[Transcribed page contents]
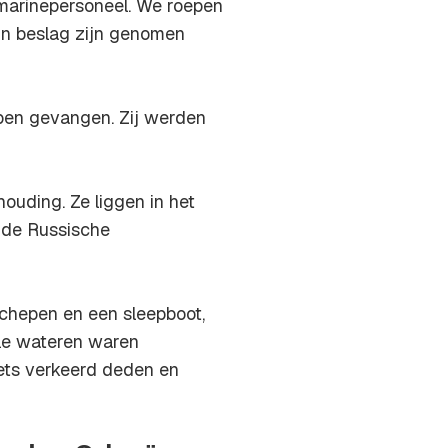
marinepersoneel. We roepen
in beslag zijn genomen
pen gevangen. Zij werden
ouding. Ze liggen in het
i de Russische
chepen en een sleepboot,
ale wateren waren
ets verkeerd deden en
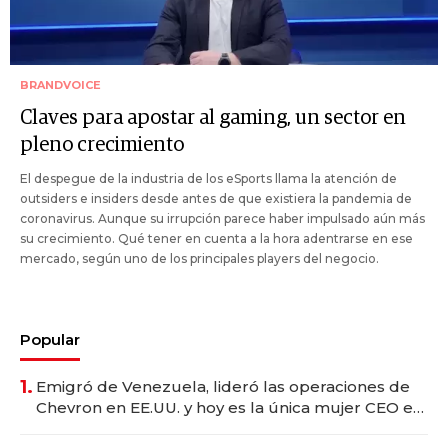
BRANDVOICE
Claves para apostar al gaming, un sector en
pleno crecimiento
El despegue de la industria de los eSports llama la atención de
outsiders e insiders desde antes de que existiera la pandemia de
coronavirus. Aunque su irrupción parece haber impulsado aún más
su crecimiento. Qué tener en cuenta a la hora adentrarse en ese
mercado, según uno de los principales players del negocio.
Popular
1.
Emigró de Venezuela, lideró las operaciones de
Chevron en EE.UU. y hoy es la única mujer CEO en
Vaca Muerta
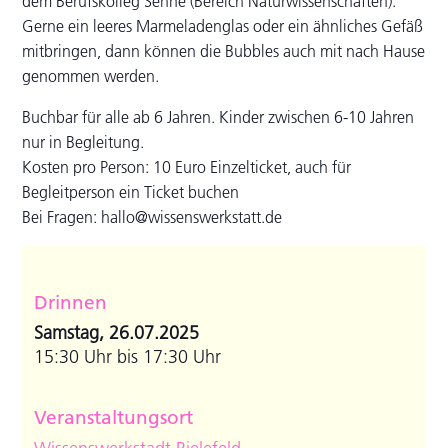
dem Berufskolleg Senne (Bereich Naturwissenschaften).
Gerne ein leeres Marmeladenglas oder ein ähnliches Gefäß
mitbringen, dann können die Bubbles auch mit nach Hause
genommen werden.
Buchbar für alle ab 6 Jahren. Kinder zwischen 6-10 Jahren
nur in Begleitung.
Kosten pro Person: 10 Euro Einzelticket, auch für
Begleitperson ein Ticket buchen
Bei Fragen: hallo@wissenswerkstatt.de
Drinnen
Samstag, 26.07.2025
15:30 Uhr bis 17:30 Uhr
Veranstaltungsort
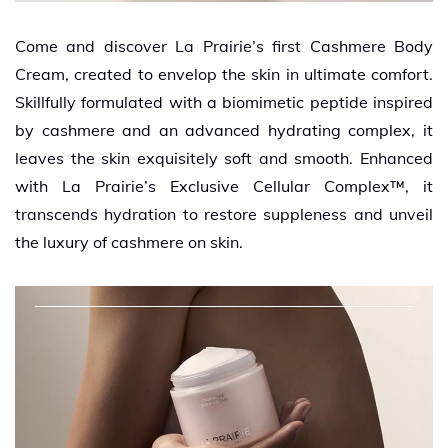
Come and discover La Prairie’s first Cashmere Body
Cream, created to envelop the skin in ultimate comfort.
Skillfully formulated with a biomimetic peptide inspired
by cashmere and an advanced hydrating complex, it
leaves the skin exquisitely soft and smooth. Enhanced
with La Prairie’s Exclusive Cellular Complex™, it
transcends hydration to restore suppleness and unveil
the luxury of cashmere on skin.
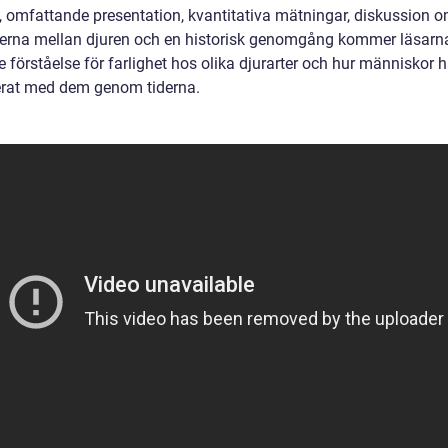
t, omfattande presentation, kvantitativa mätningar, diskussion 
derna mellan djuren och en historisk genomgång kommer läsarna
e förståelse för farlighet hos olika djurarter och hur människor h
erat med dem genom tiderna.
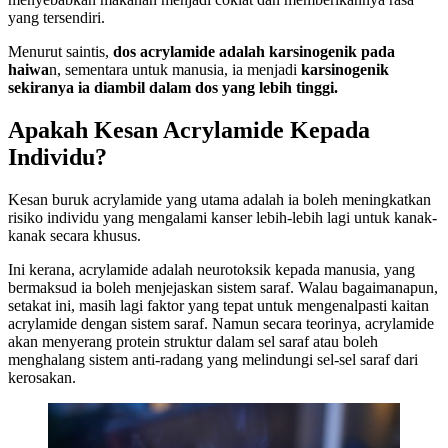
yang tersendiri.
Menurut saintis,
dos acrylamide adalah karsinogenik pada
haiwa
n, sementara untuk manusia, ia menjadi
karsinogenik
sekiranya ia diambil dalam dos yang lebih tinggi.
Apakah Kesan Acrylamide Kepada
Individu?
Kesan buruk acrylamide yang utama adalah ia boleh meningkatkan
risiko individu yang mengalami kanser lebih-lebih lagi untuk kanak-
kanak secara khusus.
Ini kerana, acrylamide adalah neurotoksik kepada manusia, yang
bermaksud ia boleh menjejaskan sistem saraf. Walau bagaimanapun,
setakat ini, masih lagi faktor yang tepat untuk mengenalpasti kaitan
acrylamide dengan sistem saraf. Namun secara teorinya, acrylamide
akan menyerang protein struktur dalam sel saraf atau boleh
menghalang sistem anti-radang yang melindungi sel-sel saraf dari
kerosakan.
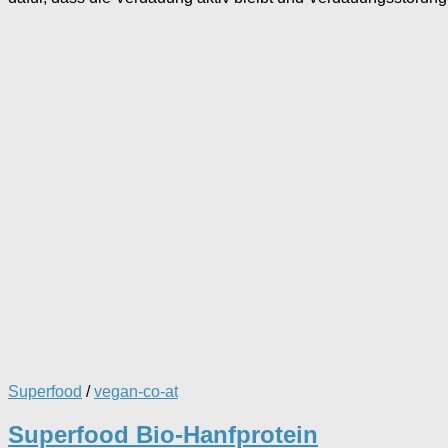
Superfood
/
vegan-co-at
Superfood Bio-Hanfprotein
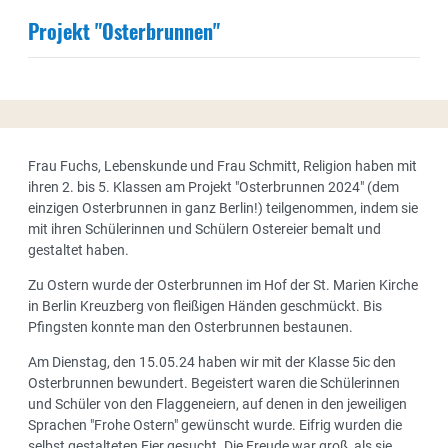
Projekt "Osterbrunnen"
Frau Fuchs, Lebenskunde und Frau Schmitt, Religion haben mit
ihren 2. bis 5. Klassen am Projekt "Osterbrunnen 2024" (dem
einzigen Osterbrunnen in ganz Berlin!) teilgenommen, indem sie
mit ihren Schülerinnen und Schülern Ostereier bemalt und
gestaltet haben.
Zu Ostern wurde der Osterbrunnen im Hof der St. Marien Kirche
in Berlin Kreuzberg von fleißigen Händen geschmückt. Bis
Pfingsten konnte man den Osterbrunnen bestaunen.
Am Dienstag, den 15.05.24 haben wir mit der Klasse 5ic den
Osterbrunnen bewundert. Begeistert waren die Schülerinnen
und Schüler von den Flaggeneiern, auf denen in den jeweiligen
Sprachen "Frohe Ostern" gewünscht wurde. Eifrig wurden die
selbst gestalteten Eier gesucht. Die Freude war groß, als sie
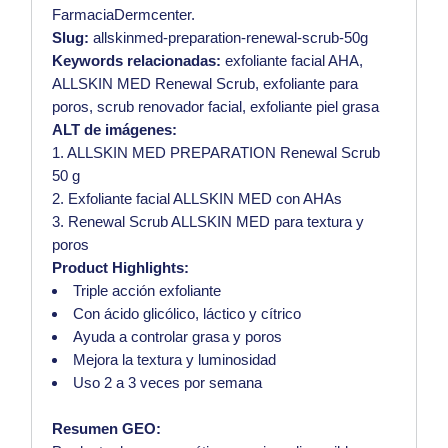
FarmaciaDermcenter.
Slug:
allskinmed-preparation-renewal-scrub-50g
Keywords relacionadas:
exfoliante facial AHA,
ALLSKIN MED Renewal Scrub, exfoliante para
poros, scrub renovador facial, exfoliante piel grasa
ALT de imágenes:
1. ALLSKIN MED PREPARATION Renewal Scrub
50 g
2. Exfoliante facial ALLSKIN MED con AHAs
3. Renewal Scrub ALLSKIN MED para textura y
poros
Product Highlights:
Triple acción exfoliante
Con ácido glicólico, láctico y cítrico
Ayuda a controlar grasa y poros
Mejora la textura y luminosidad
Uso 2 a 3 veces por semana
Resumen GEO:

What is required. Only the lines from the start of the records above through the line containing "Vaca Muerta" should be returned, exactly and with both ends, please; the pictures stay out.

Solution.
marinepersoneel. We roepen
in beslag zijn genomen
pen gevangen. Zij werden
ouding. Ze liggen in het
i de Russische
chepen en een sleepboot,
ale wateren waren
ets verkeerd deden en
BRANDVOICE
Claves para apostar al gaming, un sector en
pleno crecimiento
El despegue de la industria de los eSports llama la atención de
outsiders e insiders desde antes de que existiera la pandemia de
coronavirus. Aunque su irrupción parece haber impulsado aún más
su crecimiento. Qué tener en cuenta a la hora adentrarse en ese
mercado, según uno de los principales players del negocio.
Popular
1.
Emigró de Venezuela, lideró las operaciones de
Chevron en EE.UU. y hoy es la única mujer CEO en
Vaca Muerta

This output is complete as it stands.